Trecho do documento =
EUA – O estado do Texas iniciou uma ofensiva jurídica contra a Netflix, protocolando uma ação judicial na segunda-feira (11). O processo, liderado pelo procurador-geral Ken Paxton no condado de Collin, acusa a gigante do streaming de coletar dados de forma indevida, inclusive de menores e de manipular o comportamento dos usuários por meio de mecanismos viciantes.
A ação contesta a imagem pública da Netflix como uma empresa que preza pela privacidade, alegando que a realidade operacional é oposta ao discurso oficial. A plataforma é acusada de lucrar “bilhões de dólares” anualmente ao comercializar informações sensíveis com publicitários e corretores de dados.
Segundo o documento, a empresa rastreia hábitos de visualização, preferências, redes domésticas e dispositivos de forma deliberada. O estado aponta que recursos como o autoplay (reprodução automática) são projetados especificamente para manter crianças e famílias presas à tela por períodos prolongados.

Entradas de dados coletados
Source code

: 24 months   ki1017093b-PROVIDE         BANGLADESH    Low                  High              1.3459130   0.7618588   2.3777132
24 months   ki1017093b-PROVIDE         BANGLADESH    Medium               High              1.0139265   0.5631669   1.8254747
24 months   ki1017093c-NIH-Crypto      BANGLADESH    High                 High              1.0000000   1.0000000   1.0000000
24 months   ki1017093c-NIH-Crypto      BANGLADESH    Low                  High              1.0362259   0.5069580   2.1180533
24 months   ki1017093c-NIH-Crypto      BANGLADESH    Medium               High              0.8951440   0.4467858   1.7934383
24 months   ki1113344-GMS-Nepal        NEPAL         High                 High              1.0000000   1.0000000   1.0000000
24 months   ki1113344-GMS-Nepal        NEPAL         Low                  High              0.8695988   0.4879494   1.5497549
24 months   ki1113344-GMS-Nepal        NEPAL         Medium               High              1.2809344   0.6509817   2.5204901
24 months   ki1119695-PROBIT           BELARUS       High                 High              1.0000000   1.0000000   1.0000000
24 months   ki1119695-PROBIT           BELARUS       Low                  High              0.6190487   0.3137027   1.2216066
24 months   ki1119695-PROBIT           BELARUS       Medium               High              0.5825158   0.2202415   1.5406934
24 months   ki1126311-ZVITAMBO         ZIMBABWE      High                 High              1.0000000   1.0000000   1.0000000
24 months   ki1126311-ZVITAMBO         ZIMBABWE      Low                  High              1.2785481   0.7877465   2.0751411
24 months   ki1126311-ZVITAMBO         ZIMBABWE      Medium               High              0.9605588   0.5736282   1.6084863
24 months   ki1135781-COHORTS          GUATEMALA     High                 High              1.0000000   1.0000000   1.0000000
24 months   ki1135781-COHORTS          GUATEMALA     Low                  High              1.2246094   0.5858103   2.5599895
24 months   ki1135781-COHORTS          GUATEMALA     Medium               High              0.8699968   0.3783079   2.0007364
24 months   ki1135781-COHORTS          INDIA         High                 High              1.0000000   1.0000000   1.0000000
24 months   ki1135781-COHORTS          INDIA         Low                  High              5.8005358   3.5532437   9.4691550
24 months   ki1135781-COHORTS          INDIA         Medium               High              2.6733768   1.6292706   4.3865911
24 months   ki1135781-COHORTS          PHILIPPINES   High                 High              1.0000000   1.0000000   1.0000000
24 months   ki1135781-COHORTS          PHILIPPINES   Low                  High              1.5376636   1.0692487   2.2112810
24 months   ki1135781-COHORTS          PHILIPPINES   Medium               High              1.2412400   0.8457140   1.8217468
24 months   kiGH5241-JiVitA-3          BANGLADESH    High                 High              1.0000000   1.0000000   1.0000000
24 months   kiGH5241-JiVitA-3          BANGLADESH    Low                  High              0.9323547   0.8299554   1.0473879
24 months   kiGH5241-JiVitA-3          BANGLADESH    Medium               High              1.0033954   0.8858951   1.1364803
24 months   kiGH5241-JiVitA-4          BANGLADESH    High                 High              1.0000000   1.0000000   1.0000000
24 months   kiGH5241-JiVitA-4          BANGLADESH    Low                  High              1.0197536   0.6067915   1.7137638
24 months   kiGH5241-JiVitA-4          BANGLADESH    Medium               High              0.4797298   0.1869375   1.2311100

Exercícios propostos =
1) Na notícia sobre a ação do Texas contra a Netflix, quem lidera o processo judicial?
2) Prossiga a notícia sobre a ação do Texas contra a Netflix a partir do ponto em que ela termina.

Respostas =
1) O procurador-geral Ken Paxton.

2)
“O objetivo final da Netflix é simples e lucrativo: fazer com que crianças e famílias fiquem grudadas à tela, coletar seus dados enquanto permanecem ali e, em seguida, monetizá-los”, afirma o texto da ação.
O procurador Ken Paxton sustenta que a Netflix violou a Lei de Práticas Comerciais Enganosas do Texas. O estado agora busca medidas rigorosas no tribunal como a obrigação de deletar todas as informações coletadas de forma considerada ilegal e o pagamento de até 10 mil dólares (aproximadamente 49 mil reais) por cada infração individual cometida.
Até o momento, o processo segue em tramitação e coloca em xeque as estratégias de retenção de público e monetização de dados de uma das maiores plataformas de entretenimento do mundo.